Exercise input:
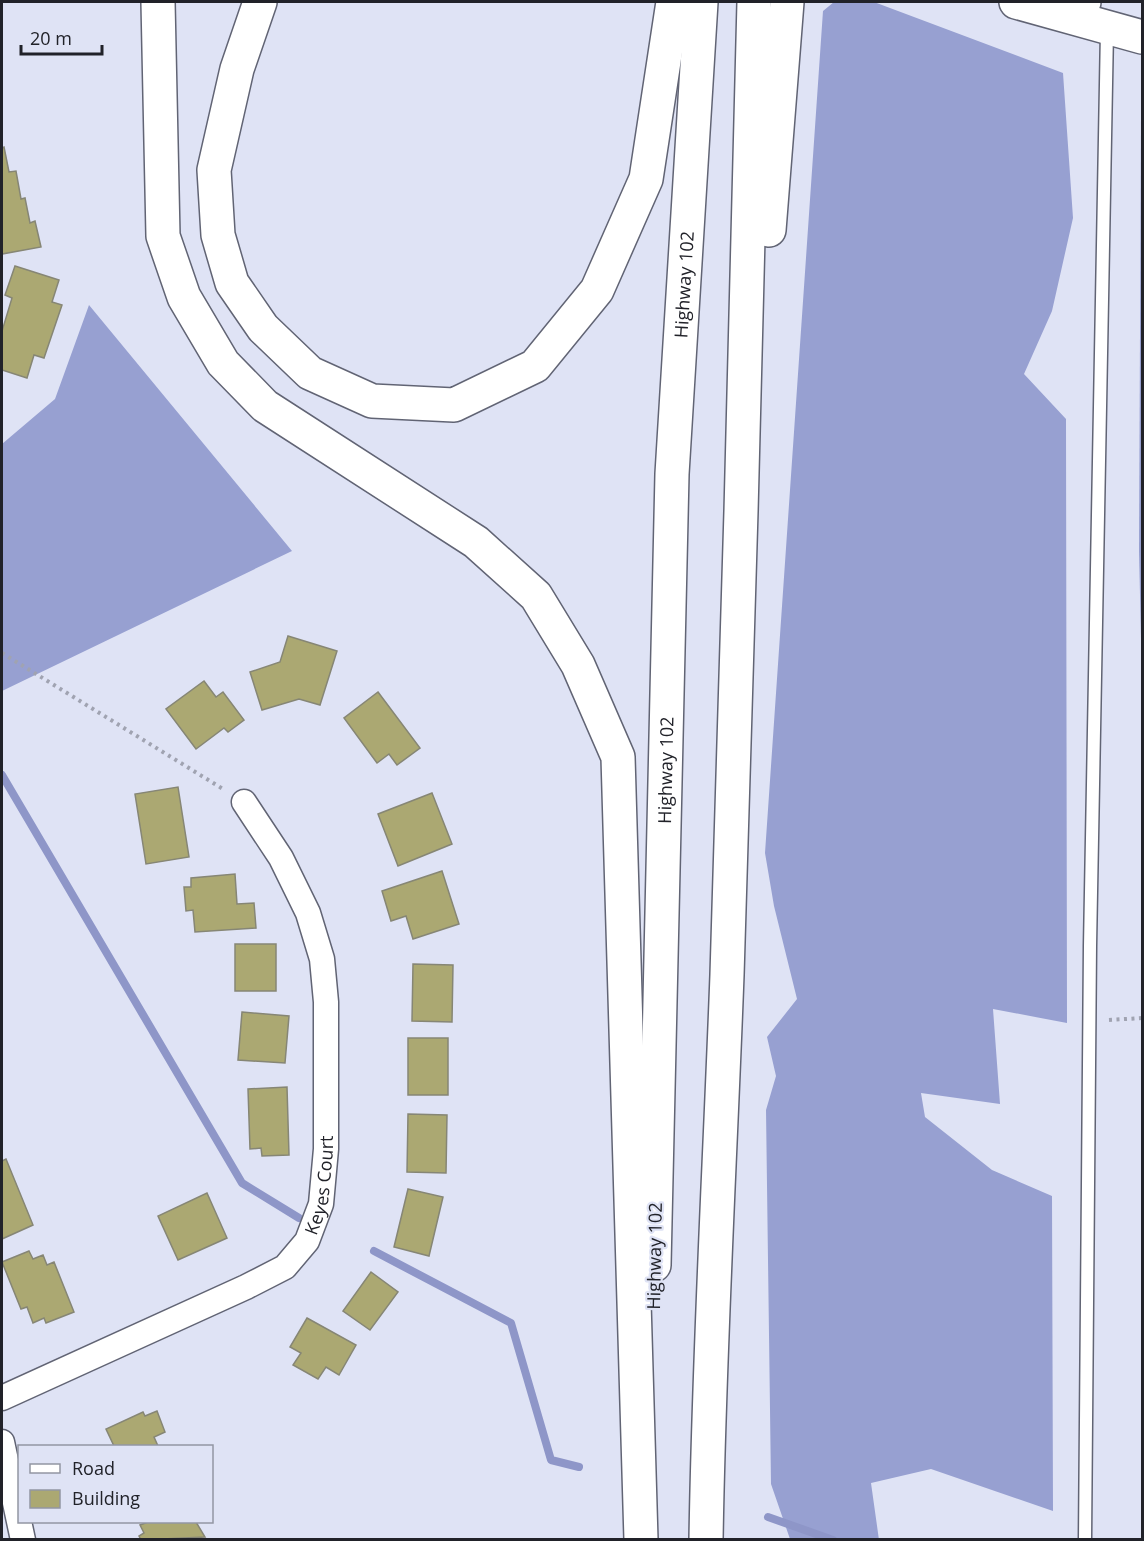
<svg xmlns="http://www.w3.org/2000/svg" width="1144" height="1541" font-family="'Open Sans',sans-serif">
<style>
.forest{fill:#97a0d1}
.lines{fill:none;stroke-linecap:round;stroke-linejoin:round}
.stream{stroke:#8e96c8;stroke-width:8}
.building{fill:#aba872;stroke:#868675;stroke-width:1.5}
.service-casing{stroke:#616474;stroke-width:15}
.minor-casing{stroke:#616474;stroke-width:27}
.secondary-casing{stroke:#616474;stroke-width:36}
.motorway-casing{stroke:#616474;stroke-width:36}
.path{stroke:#a0a3b1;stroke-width:4;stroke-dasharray:3 4.5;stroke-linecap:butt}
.service{stroke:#fff;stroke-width:12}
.minor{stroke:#fff;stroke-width:24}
.secondary{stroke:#fff;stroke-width:33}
.motorway{stroke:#fff;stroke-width:33}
.labels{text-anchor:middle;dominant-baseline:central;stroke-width:4.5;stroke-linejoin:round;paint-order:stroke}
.street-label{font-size:18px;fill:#212229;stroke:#dfe3f5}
</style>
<rect width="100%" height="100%" fill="#dfe3f5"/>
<g class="forest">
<path d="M 834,2 L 874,2 L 1063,73 L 1073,218 L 1052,311 L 1024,374 L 1066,419 L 1067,1023 L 993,1009 L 1000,1104 L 921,1093 L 925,1117 L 992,1170 L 1052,1196 L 1053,1511 L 931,1469 L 871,1483 L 879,1540 L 790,1539 L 771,1484 L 766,1110 L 776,1076 L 767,1037 L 797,999 L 774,906 L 765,853 L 823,11 Z"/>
<path d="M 1141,115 L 1142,116 L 1142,683 L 1139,551 Z"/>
<path d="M 89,305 L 292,551 L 2,691 L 2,444 L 55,399 Z"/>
</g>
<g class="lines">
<g class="stream">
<path d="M 2,775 L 242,1183 L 299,1218"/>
<path d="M 374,1251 L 511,1323 L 551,1460 L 579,1467"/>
<path d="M 768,1517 L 833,1540"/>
</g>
</g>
<g class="building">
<path d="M 4,147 L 9,172 L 16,171 L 21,199 L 25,198 L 30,223 L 35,221 L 41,247 L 2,254 L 2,148 Z"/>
<path d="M 15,266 L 59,280 L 52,302 L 62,305 L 44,358 L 34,355 L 27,378 L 2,370 L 2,331 L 12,298 L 5,295 Z"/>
<path d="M 288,636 L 337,651 L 320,705 L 299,699 L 262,710 L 250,672 L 280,662 Z"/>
<path d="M 204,681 L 216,697 L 223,692 L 244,720 L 228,732 L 224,728 L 196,749 L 166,709 Z"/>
<path d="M 378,692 L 420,748 L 397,765 L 389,754 L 377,763 L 344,718 Z"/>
<path d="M 178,787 L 189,857 L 146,864 L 135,794 Z"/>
<path d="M 432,793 L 452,844 L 398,866 L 378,814 Z"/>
<path d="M 442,871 L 459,924 L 413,939 L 406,916 L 391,921 L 382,891 Z"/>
<path d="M 235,874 L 237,904 L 254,903 L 256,928 L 195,932 L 193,910 L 186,911 L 184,887 L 191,887 L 191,878 Z"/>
<rect x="235" y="944" width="41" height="47"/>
<path d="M 413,964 L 453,965 L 452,1022 L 412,1021 Z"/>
<path d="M 242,1012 L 289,1016 L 285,1063 L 238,1060 Z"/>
<rect x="408" y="1038" width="40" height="57"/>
<path d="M 287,1087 L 289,1155 L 262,1156 L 261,1148 L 250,1149 L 248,1089 Z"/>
<path d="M 408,1114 L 447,1115 L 446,1173 L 407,1172 Z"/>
<path d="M 6,1159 L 33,1225 L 2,1239 L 2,1161 Z"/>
<path d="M 408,1189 L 443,1197 L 429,1256 L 394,1247 Z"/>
<path d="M 207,1193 L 227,1238 L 178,1260 L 158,1216 Z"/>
<path d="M 29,1251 L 33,1259 L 43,1255 L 47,1265 L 54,1262 L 74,1312 L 46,1323 L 44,1318 L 33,1323 L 27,1307 L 21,1309 L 2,1262 Z"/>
<path d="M 371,1272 L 398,1292 L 370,1330 L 343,1311 Z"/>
<path d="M 307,1318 L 356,1345 L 339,1375 L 326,1367 L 318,1379 L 293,1365 L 301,1353 L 290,1347 Z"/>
<path d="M 157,1411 L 165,1432 L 154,1437 L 158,1446 L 114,1446 L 106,1429 L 143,1412 L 145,1416 Z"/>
<path d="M 148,1522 L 196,1522 L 205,1537 L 141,1540 L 139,1536 L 144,1533 L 140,1525 Z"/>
</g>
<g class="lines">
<defs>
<path id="service" d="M 1085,1540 L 1090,946 L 1107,30"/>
<g id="minor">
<path id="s1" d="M 2,1398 L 246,1287 L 285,1267 L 307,1241 L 321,1204 L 326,1149 L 326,1002 L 322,959 L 308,913 L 281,858 L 244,802"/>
<path d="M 2,1442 L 23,1540"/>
</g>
<path id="secondary" d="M 1016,2 L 1142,37"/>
<g id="motorway">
<path d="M 158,2 L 163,236 L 184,297 L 223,363 L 265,406 L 476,542 L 536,596 L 578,665 L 618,757 L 641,1540"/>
<path d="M 260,2 L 237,69 L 214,170 L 218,235 L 232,283 L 263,328 L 310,373 L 372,401 L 454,405 L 535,366 L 597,290 L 646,179 L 673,2"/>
<path d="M 1076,2 L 1084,2"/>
<path d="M 769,230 L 787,2"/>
<path id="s2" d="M 654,1265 L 672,474 L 701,2"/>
<path d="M 706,1540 C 709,1351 720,1163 727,975 C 738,651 746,326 754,2"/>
</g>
</defs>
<use href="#service" class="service-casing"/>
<use href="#minor" class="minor-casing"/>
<use href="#secondary" class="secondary-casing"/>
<use href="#motorway" class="motorway-casing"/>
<g class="path">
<path d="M 2,653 L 223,789"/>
<path d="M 1109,1020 L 1142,1018"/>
</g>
<use href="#service" class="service"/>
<use href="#minor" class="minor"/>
<use href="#secondary" class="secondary"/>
<use href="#motorway" class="motorway"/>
</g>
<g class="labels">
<g class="street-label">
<text stroke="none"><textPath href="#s2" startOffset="981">Highway 102</textPath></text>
<text stroke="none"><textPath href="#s2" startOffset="495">Highway 102</textPath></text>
<text stroke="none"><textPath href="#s1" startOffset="404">Keyes Court</textPath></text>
<text transform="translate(654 1256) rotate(-89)">Highway 102</text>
</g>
</g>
<rect width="1144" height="1541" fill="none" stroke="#212229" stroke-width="6"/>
<rect x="18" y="1445" width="195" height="78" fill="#dfe3f5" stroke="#9396a3" stroke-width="1.5"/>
<rect x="30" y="1464" width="30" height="9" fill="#ffffff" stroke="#9396a3" stroke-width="1.5"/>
<text x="72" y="1475" font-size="18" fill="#212229">Road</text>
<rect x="30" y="1490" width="30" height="18" fill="#aba872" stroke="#9396a3" stroke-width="1.5"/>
<text x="72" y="1505" font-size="18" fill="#212229">Building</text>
<path d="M21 45v9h81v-9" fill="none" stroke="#212229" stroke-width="3"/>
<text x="30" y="45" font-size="18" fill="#212229" stroke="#dfe3f5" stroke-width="4.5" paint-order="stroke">20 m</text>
</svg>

Instructions to follow: The entries above should be retyped word for word, with all pictures omitted.

Solution to this task:
<svg xmlns="http://www.w3.org/2000/svg" width="1144" height="1541" font-family="'Open Sans',sans-serif">
<style>
.forest{fill:#97a0d1}
.lines{fill:none;stroke-linecap:round;stroke-linejoin:round}
.stream{stroke:#8e96c8;stroke-width:8}
.building{fill:#aba872;stroke:#868675;stroke-width:1.5}
.service-casing{stroke:#616474;stroke-width:15}
.minor-casing{stroke:#616474;stroke-width:27}
.secondary-casing{stroke:#616474;stroke-width:36}
.motorway-casing{stroke:#616474;stroke-width:36}
.path{stroke:#a0a3b1;stroke-width:4;stroke-dasharray:3 4.5;stroke-linecap:butt}
.service{stroke:#fff;stroke-width:12}
.minor{stroke:#fff;stroke-width:24}
.secondary{stroke:#fff;stroke-width:33}
.motorway{stroke:#fff;stroke-width:33}
.labels{text-anchor:middle;dominant-baseline:central;stroke-width:4.5;stroke-linejoin:round;paint-order:stroke}
.street-label{font-size:18px;fill:#212229;stroke:#dfe3f5}
</style>
<rect width="100%" height="100%" fill="#dfe3f5"/>
<g class="forest">
<path d="M 834,2 L 874,2 L 1063,73 L 1073,218 L 1052,311 L 1024,374 L 1066,419 L 1067,1023 L 993,1009 L 1000,1104 L 921,1093 L 925,1117 L 992,1170 L 1052,1196 L 1053,1511 L 931,1469 L 871,1483 L 879,1540 L 790,1539 L 771,1484 L 766,1110 L 776,1076 L 767,1037 L 797,999 L 774,906 L 765,853 L 823,11 Z"/>
<path d="M 1141,115 L 1142,116 L 1142,683 L 1139,551 Z"/>
<path d="M 89,305 L 292,551 L 2,691 L 2,444 L 55,399 Z"/>
</g>
<g class="lines">
<g class="stream">
<path d="M 2,775 L 242,1183 L 299,1218"/>
<path d="M 374,1251 L 511,1323 L 551,1460 L 579,1467"/>
<path d="M 768,1517 L 833,1540"/>
</g>
</g>
<g class="building">
<path d="M 4,147 L 9,172 L 16,171 L 21,199 L 25,198 L 30,223 L 35,221 L 41,247 L 2,254 L 2,148 Z"/>
<path d="M 15,266 L 59,280 L 52,302 L 62,305 L 44,358 L 34,355 L 27,378 L 2,370 L 2,331 L 12,298 L 5,295 Z"/>
<path d="M 288,636 L 337,651 L 320,705 L 299,699 L 262,710 L 250,672 L 280,662 Z"/>
<path d="M 204,681 L 216,697 L 223,692 L 244,720 L 228,732 L 224,728 L 196,749 L 166,709 Z"/>
<path d="M 378,692 L 420,748 L 397,765 L 389,754 L 377,763 L 344,718 Z"/>
<path d="M 178,787 L 189,857 L 146,864 L 135,794 Z"/>
<path d="M 432,793 L 452,844 L 398,866 L 378,814 Z"/>
<path d="M 442,871 L 459,924 L 413,939 L 406,916 L 391,921 L 382,891 Z"/>
<path d="M 235,874 L 237,904 L 254,903 L 256,928 L 195,932 L 193,910 L 186,911 L 184,887 L 191,887 L 191,878 Z"/>
<rect x="235" y="944" width="41" height="47"/>
<path d="M 413,964 L 453,965 L 452,1022 L 412,1021 Z"/>
<path d="M 242,1012 L 289,1016 L 285,1063 L 238,1060 Z"/>
<rect x="408" y="1038" width="40" height="57"/>
<path d="M 287,1087 L 289,1155 L 262,1156 L 261,1148 L 250,1149 L 248,1089 Z"/>
<path d="M 408,1114 L 447,1115 L 446,1173 L 407,1172 Z"/>
<path d="M 6,1159 L 33,1225 L 2,1239 L 2,1161 Z"/>
<path d="M 408,1189 L 443,1197 L 429,1256 L 394,1247 Z"/>
<path d="M 207,1193 L 227,1238 L 178,1260 L 158,1216 Z"/>
<path d="M 29,1251 L 33,1259 L 43,1255 L 47,1265 L 54,1262 L 74,1312 L 46,1323 L 44,1318 L 33,1323 L 27,1307 L 21,1309 L 2,1262 Z"/>
<path d="M 371,1272 L 398,1292 L 370,1330 L 343,1311 Z"/>
<path d="M 307,1318 L 356,1345 L 339,1375 L 326,1367 L 318,1379 L 293,1365 L 301,1353 L 290,1347 Z"/>
<path d="M 157,1411 L 165,1432 L 154,1437 L 158,1446 L 114,1446 L 106,1429 L 143,1412 L 145,1416 Z"/>
<path d="M 148,1522 L 196,1522 L 205,1537 L 141,1540 L 139,1536 L 144,1533 L 140,1525 Z"/>
</g>
<g class="lines">
<defs>
<path id="service" d="M 1085,1540 L 1090,946 L 1107,30"/>
<g id="minor">
<path id="s1" d="M 2,1398 L 246,1287 L 285,1267 L 307,1241 L 321,1204 L 326,1149 L 326,1002 L 322,959 L 308,913 L 281,858 L 244,802"/>
<path d="M 2,1442 L 23,1540"/>
</g>
<path id="secondary" d="M 1016,2 L 1142,37"/>
<g id="motorway">
<path d="M 158,2 L 163,236 L 184,297 L 223,363 L 265,406 L 476,542 L 536,596 L 578,665 L 618,757 L 641,1540"/>
<path d="M 260,2 L 237,69 L 214,170 L 218,235 L 232,283 L 263,328 L 310,373 L 372,401 L 454,405 L 535,366 L 597,290 L 646,179 L 673,2"/>
<path d="M 1076,2 L 1084,2"/>
<path d="M 769,230 L 787,2"/>
<path id="s2" d="M 654,1265 L 672,474 L 701,2"/>
<path d="M 706,1540 C 709,1351 720,1163 727,975 C 738,651 746,326 754,2"/>
</g>
</defs>
<use href="#service" class="service-casing"/>
<use href="#minor" class="minor-casing"/>
<use href="#secondary" class="secondary-casing"/>
<use href="#motorway" class="motorway-casing"/>
<g class="path">
<path d="M 2,653 L 223,789"/>
<path d="M 1109,1020 L 1142,1018"/>
</g>
<use href="#service" class="service"/>
<use href="#minor" class="minor"/>
<use href="#secondary" class="secondary"/>
<use href="#motorway" class="motorway"/>
</g>
<g class="labels">
<g class="street-label">
<text stroke="none"><textPath href="#s2" startOffset="981">Highway 102</textPath></text>
<text stroke="none"><textPath href="#s2" startOffset="495">Highway 102</textPath></text>
<text stroke="none"><textPath href="#s1" startOffset="404">Keyes Court</textPath></text>
<text transform="translate(654 1256) rotate(-89)">Highway 102</text>
</g>
</g>
<rect width="1144" height="1541" fill="none" stroke="#212229" stroke-width="6"/>
<rect x="18" y="1445" width="195" height="78" fill="#dfe3f5" stroke="#9396a3" stroke-width="1.5"/>
<rect x="30" y="1464" width="30" height="9" fill="#ffffff" stroke="#9396a3" stroke-width="1.5"/>
<text x="72" y="1475" font-size="18" fill="#212229">Road</text>
<rect x="30" y="1490" width="30" height="18" fill="#aba872" stroke="#9396a3" stroke-width="1.5"/>
<text x="72" y="1505" font-size="18" fill="#212229">Building</text>
<path d="M21 45v9h81v-9" fill="none" stroke="#212229" stroke-width="3"/>
<text x="30" y="45" font-size="18" fill="#212229" stroke="#dfe3f5" stroke-width="4.5" paint-order="stroke">20 m</text>
</svg>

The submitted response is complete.